What you need to produce from the material below is an exact transcription of the lines from the one with "ring dip: (280, 405)" through the one with "pinky tip: (319, 473)", both included, and no other line.

───── Data shown ─────

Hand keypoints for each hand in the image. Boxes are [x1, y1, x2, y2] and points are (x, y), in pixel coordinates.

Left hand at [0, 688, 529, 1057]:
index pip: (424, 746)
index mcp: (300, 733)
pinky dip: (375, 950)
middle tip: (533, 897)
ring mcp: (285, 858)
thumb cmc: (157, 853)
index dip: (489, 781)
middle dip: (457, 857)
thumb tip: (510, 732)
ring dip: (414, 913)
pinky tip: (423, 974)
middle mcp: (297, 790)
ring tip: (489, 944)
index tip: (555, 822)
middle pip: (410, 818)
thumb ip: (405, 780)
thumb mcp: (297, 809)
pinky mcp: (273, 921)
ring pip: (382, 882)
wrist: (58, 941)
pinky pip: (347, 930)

─────
───── Data shown ─────

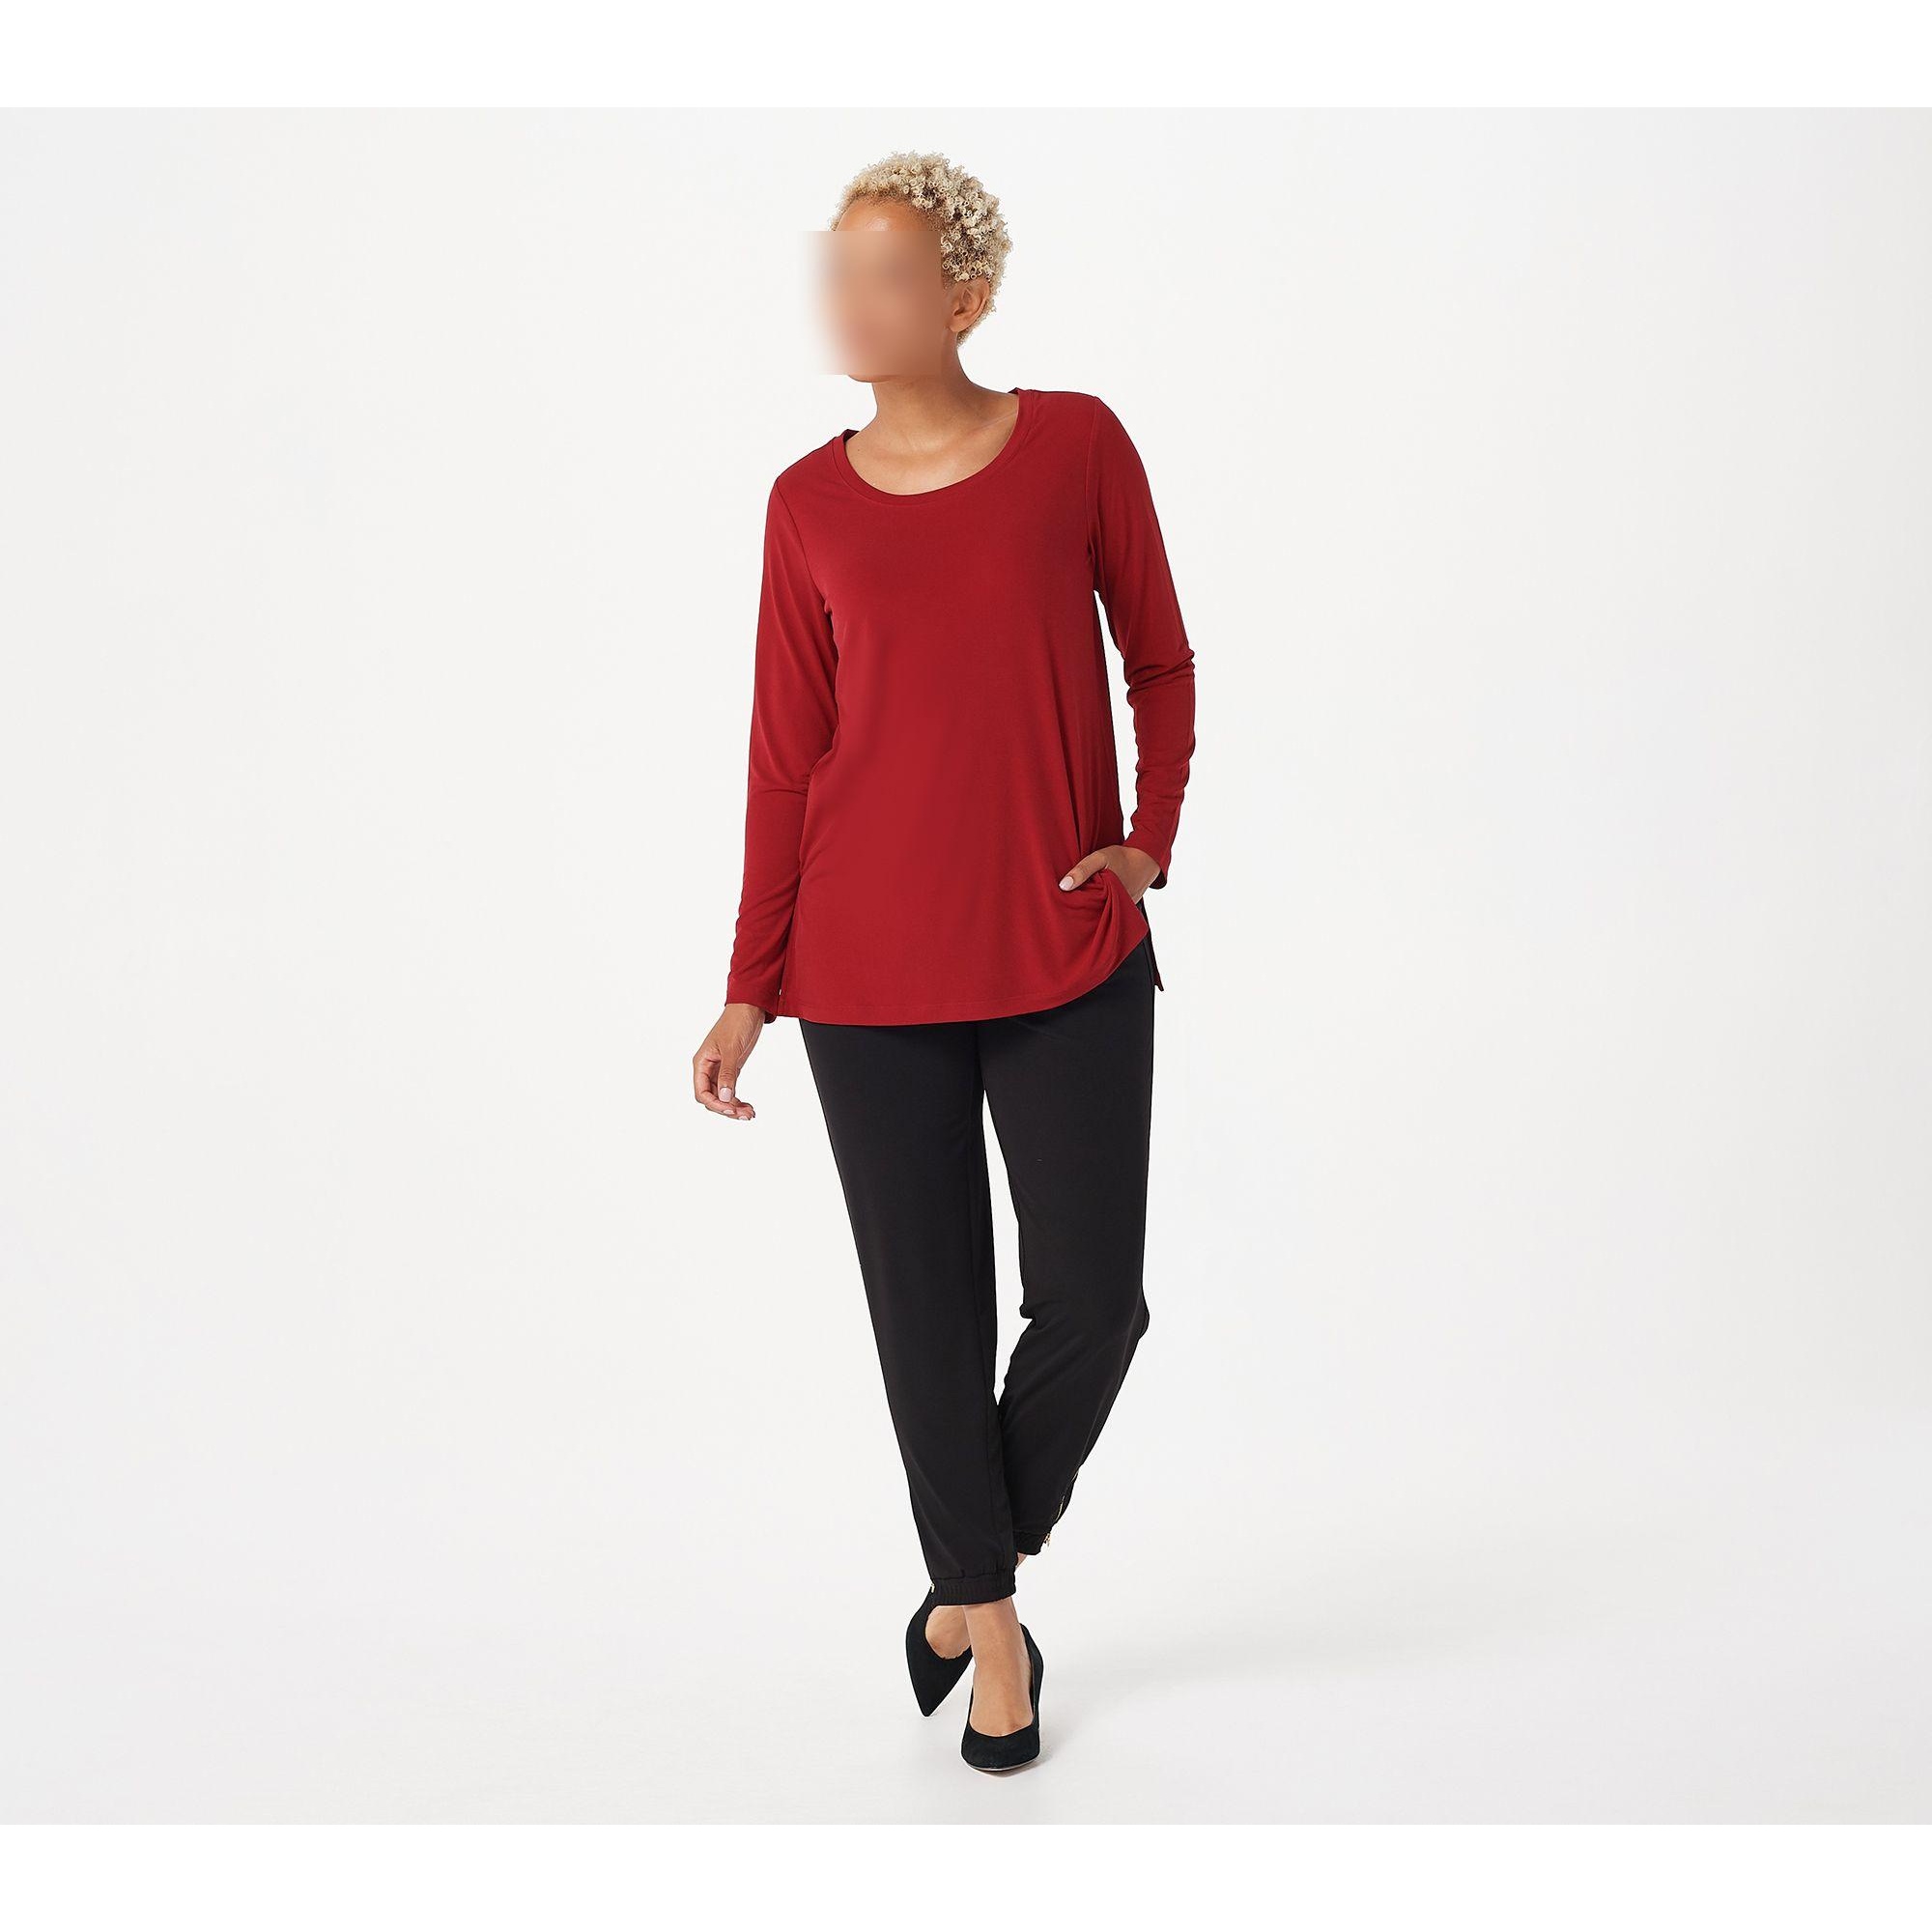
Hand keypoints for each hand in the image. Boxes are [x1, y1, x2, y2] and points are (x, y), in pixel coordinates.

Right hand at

─────
───── Data shown ─────

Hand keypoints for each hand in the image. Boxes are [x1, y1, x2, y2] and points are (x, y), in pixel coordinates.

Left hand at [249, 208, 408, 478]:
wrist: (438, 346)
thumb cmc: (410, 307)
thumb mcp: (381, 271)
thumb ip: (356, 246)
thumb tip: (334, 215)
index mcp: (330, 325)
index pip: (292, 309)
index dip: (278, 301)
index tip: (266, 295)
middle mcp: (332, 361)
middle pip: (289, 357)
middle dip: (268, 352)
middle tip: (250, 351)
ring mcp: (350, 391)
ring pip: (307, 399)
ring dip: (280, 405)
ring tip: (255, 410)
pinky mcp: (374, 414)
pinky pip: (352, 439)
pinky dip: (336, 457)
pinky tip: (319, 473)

─────

» Your response
ring dip: (280, 405)
ring tip: (255, 410)
pinky mcp: (374, 414)
pinky pip: (352, 439)
pinky dip: (336, 457)
pinky tip: (319, 473)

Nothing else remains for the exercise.